As as for being “just the bearer”, that’s a very nice way to evade responsibility for the manner in which you chose to portray these women. Because yes, you can try using this tired, old neoliberal choosey-choice discourse and free speech, but even if the women themselves chose their poses, you chose the framing, you chose the lighting, you chose the background, you chose to photograph these models, women several decades younger than you, naked, because you wanted to see them naked. And you decided to put the pictures on Instagram attached with their full names, without even thinking about how a potential employer can Google their names during a job interview process and find their nude pictures. And it’s you who’s gaining fame and participating in gallery shows with this project of yours.
So explain to me, Facebook Dude, how does your project benefit women? Why aren’t you using your experience and your network of professional contacts to create opportunities for female photographers, instead of using women’s bodies to improve your own career? Are you donating any money or resources to shelters or other services that help women in domestic violence situations? Your models are telling stories of abuse and deep trauma, which is the reason why you wanted to photograph them in the first place. Are you helping these women get any kind of real mental healthcare, or are you just exploiting their vulnerability to further your own agenda?
And talking about respect, do you really think the way you talked to me was respectful? Do you really think exchanging three sentences with a complete stranger and then asking photograph her naked ass right away is respectful behavior?
You are a flesh collector, Facebook Dude. You saw a text written by a woman who sparked your curiosity and your first reaction was the desire to add this woman, naked and vulnerable, to your personal collection. You did not show the slightest disposition to interact with me as an intellectual peer, or in discussing my ideas. You, before even talking to me as a human being, already imagined me in the nude. You, like any average, unremarkable male, get your kicks off of seeing a distressed woman.
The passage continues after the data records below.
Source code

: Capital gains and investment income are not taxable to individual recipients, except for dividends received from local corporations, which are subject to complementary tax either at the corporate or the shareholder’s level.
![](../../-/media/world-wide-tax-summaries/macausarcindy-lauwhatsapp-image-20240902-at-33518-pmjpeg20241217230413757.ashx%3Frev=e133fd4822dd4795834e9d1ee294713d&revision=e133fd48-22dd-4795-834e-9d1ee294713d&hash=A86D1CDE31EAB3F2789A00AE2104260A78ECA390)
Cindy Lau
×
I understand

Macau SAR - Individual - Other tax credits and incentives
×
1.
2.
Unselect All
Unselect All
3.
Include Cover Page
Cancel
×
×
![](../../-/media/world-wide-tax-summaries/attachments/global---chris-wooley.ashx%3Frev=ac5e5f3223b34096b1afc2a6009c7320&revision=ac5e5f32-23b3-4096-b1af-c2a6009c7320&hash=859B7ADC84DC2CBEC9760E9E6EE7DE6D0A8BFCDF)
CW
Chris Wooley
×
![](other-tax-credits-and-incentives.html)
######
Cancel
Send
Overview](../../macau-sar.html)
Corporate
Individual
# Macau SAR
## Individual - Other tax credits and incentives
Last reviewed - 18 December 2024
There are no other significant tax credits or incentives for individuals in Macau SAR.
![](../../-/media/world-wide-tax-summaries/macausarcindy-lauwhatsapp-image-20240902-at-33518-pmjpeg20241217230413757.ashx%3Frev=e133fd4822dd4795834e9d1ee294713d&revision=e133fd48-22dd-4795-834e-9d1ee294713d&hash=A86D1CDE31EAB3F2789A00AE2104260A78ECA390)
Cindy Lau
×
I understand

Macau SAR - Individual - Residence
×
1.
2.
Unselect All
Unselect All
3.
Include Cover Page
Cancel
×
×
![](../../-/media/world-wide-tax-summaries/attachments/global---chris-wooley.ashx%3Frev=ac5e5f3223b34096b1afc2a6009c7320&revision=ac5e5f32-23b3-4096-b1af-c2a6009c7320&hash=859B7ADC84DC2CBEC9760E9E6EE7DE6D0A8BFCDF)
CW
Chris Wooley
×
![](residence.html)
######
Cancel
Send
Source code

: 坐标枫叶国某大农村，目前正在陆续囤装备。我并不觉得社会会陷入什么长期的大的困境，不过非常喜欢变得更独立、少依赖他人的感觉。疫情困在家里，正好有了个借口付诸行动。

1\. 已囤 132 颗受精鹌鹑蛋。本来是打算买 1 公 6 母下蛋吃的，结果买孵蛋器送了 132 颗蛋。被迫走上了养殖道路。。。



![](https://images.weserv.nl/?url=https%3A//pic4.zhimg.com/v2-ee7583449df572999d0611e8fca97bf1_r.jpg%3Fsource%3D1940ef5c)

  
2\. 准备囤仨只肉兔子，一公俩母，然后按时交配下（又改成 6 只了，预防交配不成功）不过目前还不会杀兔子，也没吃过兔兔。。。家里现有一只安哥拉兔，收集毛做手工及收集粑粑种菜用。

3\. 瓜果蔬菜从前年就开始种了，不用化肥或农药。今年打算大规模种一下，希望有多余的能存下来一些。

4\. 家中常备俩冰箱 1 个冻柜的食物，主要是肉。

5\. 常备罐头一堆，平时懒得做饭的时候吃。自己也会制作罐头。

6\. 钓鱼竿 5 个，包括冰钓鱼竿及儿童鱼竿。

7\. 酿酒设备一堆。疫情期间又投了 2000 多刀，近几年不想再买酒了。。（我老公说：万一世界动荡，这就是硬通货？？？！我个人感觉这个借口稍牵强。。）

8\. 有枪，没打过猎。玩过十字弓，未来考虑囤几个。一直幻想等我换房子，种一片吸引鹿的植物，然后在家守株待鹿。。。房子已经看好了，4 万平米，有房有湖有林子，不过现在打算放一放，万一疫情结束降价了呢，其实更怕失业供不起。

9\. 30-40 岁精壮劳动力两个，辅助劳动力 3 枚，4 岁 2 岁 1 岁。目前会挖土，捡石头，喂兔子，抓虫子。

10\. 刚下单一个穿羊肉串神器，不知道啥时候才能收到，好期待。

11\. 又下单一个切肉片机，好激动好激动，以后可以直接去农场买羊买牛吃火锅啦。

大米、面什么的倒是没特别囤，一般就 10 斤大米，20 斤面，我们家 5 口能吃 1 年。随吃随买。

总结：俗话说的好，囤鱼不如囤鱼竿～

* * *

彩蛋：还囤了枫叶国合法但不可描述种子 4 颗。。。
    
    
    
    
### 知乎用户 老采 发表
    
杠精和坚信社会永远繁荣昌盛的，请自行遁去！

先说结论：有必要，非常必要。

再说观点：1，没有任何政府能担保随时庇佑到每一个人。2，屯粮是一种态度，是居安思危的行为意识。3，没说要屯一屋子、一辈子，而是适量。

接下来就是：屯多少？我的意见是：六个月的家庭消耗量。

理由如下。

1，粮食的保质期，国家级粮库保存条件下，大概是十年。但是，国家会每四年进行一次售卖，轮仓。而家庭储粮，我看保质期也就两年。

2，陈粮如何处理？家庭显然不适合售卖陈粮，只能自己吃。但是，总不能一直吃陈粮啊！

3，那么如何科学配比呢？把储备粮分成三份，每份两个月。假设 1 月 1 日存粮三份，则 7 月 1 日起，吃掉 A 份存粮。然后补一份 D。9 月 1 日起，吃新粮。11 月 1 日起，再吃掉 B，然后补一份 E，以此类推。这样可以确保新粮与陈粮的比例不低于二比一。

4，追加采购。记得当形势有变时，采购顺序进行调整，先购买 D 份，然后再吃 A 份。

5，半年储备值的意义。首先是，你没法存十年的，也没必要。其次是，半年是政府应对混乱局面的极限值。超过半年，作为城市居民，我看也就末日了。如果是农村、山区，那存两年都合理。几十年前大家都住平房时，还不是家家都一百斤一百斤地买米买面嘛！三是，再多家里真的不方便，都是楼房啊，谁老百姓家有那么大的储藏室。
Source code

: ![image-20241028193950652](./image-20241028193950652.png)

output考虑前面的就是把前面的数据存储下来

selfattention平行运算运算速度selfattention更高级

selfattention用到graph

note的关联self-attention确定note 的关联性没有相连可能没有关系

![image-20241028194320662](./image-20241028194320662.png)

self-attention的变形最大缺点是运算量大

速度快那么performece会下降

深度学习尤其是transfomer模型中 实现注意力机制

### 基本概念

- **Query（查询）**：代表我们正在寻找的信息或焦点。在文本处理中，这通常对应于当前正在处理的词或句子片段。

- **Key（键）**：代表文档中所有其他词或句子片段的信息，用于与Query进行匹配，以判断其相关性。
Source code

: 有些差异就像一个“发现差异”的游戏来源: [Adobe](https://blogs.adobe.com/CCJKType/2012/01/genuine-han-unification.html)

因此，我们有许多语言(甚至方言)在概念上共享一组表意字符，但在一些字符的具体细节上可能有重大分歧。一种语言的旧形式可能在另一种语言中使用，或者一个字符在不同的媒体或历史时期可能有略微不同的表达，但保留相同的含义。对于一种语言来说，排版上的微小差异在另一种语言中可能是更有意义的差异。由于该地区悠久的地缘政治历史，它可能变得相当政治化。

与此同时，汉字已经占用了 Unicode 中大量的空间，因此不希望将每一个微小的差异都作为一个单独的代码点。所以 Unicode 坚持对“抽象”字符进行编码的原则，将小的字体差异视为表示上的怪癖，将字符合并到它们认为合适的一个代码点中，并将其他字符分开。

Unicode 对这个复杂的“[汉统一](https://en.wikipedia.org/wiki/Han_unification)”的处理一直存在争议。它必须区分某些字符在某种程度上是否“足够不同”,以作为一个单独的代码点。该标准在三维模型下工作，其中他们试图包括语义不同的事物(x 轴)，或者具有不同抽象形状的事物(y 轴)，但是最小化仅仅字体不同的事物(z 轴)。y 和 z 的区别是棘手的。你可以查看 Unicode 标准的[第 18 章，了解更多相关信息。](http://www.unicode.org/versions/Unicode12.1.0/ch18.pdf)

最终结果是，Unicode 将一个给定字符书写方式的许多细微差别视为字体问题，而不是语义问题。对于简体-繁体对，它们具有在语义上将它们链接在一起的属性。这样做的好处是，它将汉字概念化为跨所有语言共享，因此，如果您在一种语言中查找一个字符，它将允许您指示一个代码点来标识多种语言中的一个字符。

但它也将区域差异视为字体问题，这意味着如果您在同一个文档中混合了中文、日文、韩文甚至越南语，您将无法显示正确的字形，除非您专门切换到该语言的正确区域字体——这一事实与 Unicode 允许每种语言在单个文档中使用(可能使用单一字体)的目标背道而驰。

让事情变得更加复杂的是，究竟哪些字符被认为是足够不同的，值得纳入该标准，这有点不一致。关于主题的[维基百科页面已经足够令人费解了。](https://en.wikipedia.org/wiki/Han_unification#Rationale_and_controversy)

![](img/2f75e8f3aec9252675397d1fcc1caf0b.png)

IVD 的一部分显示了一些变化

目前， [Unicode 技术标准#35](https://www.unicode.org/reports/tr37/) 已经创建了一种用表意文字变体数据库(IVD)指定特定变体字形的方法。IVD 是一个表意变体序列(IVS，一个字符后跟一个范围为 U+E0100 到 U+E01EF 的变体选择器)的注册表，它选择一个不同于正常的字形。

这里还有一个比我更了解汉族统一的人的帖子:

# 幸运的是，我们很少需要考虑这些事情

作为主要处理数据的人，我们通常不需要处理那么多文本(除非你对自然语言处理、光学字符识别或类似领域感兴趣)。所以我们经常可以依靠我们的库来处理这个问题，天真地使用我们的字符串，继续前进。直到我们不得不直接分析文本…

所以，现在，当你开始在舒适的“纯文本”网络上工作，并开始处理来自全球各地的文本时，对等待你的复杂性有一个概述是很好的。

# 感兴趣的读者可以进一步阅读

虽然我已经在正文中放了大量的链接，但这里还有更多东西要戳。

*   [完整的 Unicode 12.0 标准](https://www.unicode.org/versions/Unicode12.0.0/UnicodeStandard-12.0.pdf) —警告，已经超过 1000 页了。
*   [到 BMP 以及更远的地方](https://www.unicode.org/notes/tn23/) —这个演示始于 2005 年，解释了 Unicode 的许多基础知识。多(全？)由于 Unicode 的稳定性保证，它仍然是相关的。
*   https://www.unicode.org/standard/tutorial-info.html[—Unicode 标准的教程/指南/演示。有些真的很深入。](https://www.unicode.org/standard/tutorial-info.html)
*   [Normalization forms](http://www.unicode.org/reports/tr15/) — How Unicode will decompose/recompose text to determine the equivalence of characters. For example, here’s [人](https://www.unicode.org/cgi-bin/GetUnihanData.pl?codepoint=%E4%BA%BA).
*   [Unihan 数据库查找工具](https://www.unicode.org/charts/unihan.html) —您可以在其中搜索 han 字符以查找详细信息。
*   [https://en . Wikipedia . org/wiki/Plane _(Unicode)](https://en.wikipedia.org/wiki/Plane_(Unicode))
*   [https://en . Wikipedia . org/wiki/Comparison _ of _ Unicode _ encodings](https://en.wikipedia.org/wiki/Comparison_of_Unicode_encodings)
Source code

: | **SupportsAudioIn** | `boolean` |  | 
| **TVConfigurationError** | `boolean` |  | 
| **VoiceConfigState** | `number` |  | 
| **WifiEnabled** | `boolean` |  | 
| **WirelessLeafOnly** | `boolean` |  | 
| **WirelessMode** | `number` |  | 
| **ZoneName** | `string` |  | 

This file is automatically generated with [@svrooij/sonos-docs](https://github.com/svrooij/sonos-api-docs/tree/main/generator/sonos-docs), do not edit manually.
You are merely one among thousands of male photographers who feel entitled to undressing and exposing women in the name of an empty, selfish “art”. Your type, the creepy photographer who collects black-and-white female nudes, is so incredibly common that it’s frequently represented in movies, TV shows, books and even videogames.
You are just another common, mediocre pseudoartist, repeating what other men did centuries before you, incapable of real transgression or even of self-reflection.
The truth is that the only reason that I, specifically, got your attention is because you don’t have any woman like me in your collection. I’m a novelty. More than that, I’m a challenge. You read my text where I proudly and openly declared that I belong to no man and that I reject the male worldview, and that bothered you. You wanted to see me naked and vulnerable in your bed to prove me wrong. Like a big game hunter in a safari, you wanted to catch the most exotic beast, the wildest and hardest to tame, and add her to your trophy collection.
And when you received a “no”, you felt the need to justify yourself. Because, deep inside, you don’t even believe in your own excuses.
At the end of the day, my only wish is that soon we will all be Artemis, Hecate, Medusa, and that no woman will ever again agree to undress to be your Venus.